After building a 13-point halftime lead, Theodore helped close out the game by scoring all 19 of his points in the second half. The Pirates did the rest on defense, holding Connecticut to a season-low 35.1 percent from the field.
Fuquan Edwin and Aaron Cosby had 12 apiece as the Pirates beat Connecticut for the first time since March 3, 2001 -- a span of 11 games. The win also snapped the Huskies' current seven-game overall winning streak.
Jeremy Lamb had 19 points as Connecticut played its final game without coach Jim Calhoun, who is serving a three-game NCAA suspension. Niels Giffey was the only other Huskie in double figures with 11.
Seton Hall also did an excellent job limiting point guard Shabazz Napier to 6 points on 2-of-12 shooting.
"We came out real well and they came back and punched us in the mouth a little bit and we failed to punch back the rest of the game," Connecticut forward Tyler Olander said.
Theodore said the Pirates felt Lamb was going to get his points, so they concentrated on guarding Napier.
"We just fought hard all night and controlled the game all night," said Theodore, who also had 11 assists. "The coaches did a great job of getting us prepared. We knew Lamb was going to get his, because he's a top five NBA pick in the draft. We weren't going to stop him. But as long as we worked on stopping everyone else, we had a good shot. I knew I had to change the game a little in the second half."
Associate head coach George Blaney ran the team in Calhoun's absence and he picked up a crucial technical foul early in the second half for arguing with the officials on a non-call on a shot with his team down 10.
Theodore made both free throws and that seemed to get him untracked after missing his first seven shots in the game.
With the Pirates leading 45-36 with just over 12 minutes to play, Theodore hit three 3-pointers and Cosby added another in a 12-6 spurt that pushed the lead to 57-42 and put the game away.
"Once I got it going, I just couldn't stop," Theodore said. "I felt it, felt the shot. It was great to get this win, because I never beat them before. I always wanted to be able to beat UConn."
By the final minutes, Willard cleared his bench and the fans at the Prudential Center were chanting "Overrated" at the young Huskies, who will probably be met by an unhappy Calhoun on Wednesday. He will coach his first game back on Saturday at Rutgers.
This game, however, was all Seton Hall after a slow start. That was remarkable, considering the Pirates had lost 25 of the last 27 games against Connecticut.
Seton Hall never trailed after closing the first half with a 16-3 spurt that Cosby ignited with a 3-pointer and Pope finished by putting back his own shot at the buzzer.

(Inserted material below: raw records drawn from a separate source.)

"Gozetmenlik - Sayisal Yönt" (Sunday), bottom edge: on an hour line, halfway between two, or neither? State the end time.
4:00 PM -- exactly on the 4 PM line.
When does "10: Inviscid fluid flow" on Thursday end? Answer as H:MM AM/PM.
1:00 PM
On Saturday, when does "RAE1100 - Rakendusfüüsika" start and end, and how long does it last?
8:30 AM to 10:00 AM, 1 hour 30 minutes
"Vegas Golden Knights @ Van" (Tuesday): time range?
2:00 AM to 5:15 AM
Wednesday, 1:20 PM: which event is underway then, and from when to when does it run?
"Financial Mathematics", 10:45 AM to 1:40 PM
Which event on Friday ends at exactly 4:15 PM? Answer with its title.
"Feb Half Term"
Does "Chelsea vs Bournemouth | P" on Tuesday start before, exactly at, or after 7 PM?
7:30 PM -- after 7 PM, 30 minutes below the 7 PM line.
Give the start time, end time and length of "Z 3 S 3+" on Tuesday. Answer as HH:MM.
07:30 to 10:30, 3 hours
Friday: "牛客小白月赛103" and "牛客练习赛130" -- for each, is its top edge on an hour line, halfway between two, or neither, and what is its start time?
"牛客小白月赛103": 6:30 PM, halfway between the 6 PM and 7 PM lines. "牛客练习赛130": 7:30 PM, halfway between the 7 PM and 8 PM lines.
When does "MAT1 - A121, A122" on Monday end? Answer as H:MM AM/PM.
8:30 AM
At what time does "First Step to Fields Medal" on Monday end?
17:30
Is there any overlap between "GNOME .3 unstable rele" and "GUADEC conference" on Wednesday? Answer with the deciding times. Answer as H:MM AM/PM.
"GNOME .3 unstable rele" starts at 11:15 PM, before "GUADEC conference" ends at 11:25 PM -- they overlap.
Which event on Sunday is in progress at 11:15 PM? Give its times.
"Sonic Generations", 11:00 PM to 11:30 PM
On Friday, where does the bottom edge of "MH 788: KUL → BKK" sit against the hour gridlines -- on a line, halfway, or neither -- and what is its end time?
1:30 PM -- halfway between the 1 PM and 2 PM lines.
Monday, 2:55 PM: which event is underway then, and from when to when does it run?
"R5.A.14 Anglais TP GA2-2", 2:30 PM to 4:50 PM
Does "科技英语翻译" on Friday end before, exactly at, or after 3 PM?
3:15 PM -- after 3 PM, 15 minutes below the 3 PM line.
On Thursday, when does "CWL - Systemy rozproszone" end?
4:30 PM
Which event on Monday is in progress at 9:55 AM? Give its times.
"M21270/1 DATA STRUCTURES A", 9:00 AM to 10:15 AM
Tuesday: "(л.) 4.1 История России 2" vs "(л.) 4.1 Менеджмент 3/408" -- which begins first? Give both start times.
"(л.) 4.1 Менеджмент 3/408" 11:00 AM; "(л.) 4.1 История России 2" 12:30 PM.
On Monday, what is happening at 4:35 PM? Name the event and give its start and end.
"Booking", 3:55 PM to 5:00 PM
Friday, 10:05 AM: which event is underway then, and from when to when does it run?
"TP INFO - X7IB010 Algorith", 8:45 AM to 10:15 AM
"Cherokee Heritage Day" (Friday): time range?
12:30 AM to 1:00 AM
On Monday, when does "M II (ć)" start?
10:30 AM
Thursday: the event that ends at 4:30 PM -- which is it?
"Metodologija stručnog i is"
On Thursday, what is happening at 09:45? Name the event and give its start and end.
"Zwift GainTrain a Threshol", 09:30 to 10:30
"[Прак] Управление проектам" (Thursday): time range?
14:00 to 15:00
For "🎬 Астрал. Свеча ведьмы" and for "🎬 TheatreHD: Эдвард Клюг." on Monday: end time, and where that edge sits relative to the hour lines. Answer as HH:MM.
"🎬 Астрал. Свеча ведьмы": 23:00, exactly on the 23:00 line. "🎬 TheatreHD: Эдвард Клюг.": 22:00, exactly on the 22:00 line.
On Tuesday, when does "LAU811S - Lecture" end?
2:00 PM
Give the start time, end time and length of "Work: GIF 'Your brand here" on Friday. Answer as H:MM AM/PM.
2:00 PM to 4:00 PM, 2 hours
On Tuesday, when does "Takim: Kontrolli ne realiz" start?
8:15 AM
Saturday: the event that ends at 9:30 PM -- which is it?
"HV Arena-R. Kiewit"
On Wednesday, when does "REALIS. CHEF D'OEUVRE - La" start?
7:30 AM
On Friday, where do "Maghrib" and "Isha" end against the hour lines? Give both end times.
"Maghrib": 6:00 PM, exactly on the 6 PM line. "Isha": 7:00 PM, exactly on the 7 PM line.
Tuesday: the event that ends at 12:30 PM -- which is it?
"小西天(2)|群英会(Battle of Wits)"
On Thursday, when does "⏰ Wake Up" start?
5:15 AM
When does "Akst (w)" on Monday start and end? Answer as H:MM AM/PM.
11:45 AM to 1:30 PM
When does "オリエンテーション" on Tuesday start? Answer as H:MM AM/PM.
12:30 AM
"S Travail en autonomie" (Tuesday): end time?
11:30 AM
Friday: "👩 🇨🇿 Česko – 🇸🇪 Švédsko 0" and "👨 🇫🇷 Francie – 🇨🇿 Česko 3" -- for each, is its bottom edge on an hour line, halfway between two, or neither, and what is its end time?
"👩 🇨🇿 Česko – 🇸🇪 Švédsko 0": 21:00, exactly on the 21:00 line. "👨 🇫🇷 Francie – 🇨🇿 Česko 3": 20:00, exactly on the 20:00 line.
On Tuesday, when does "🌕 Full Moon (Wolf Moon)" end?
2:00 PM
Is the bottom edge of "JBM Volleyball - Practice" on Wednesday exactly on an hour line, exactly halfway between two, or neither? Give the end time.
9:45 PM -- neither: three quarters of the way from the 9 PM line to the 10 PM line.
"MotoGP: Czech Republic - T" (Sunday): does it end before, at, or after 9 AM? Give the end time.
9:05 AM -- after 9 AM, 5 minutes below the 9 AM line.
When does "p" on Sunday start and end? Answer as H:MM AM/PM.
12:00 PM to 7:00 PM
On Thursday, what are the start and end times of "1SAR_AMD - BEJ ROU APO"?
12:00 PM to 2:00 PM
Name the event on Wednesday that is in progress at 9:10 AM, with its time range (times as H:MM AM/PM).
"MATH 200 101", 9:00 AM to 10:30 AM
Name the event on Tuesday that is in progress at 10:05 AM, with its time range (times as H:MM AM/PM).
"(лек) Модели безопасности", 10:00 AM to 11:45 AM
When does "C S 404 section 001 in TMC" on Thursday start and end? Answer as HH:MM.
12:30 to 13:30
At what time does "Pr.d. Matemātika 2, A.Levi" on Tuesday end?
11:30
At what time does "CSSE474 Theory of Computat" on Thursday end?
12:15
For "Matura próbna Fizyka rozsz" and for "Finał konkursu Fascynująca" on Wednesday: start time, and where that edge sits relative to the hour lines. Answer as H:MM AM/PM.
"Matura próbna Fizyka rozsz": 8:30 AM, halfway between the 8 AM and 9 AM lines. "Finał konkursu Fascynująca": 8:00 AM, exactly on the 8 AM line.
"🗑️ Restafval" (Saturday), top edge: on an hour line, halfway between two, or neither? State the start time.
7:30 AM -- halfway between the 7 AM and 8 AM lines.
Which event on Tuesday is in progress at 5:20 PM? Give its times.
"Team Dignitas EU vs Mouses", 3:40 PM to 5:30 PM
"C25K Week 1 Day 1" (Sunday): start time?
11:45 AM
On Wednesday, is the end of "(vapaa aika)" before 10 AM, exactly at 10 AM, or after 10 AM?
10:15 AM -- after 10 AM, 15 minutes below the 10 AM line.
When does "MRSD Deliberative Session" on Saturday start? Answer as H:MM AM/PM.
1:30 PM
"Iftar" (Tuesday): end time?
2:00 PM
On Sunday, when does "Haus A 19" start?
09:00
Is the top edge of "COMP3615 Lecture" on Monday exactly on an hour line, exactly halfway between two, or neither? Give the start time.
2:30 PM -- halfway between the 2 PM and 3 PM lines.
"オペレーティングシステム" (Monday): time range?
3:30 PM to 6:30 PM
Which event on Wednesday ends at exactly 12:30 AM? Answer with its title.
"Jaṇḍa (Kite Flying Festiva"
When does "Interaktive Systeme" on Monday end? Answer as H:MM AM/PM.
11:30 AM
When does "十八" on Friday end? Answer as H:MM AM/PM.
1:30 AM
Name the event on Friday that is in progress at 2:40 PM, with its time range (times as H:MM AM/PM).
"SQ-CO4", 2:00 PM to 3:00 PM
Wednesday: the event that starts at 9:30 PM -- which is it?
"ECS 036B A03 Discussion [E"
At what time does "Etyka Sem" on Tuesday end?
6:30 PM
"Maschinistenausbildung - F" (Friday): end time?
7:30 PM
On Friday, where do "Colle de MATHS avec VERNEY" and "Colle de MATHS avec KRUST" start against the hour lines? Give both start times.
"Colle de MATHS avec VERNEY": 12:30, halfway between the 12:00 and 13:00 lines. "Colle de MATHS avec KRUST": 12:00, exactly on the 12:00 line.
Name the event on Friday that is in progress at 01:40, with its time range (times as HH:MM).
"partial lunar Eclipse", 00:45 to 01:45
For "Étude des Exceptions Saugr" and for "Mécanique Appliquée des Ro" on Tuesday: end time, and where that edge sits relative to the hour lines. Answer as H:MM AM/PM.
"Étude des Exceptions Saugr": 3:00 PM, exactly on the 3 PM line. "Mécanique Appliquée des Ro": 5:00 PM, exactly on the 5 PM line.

Things didn't look good for the Pirates early. Lamb hit a 3-pointer to cap a game-opening 11-2 spurt and Willard was forced to call an early timeout.
The next 16 or so minutes belonged to the Pirates. They outscored Connecticut 33-11 and took a 35-22 halftime lead. Edwin scored eight points in the run, Pope had seven and reserve Brandon Mobley added eight points and seven rebounds.
Connecticut did little right during a game in which the officials let the teams go at it, especially underneath. The Huskies made 4 of 19 shots after their initial run, turned the ball over 13 times in the half and had trouble getting the ball inside to Drummond.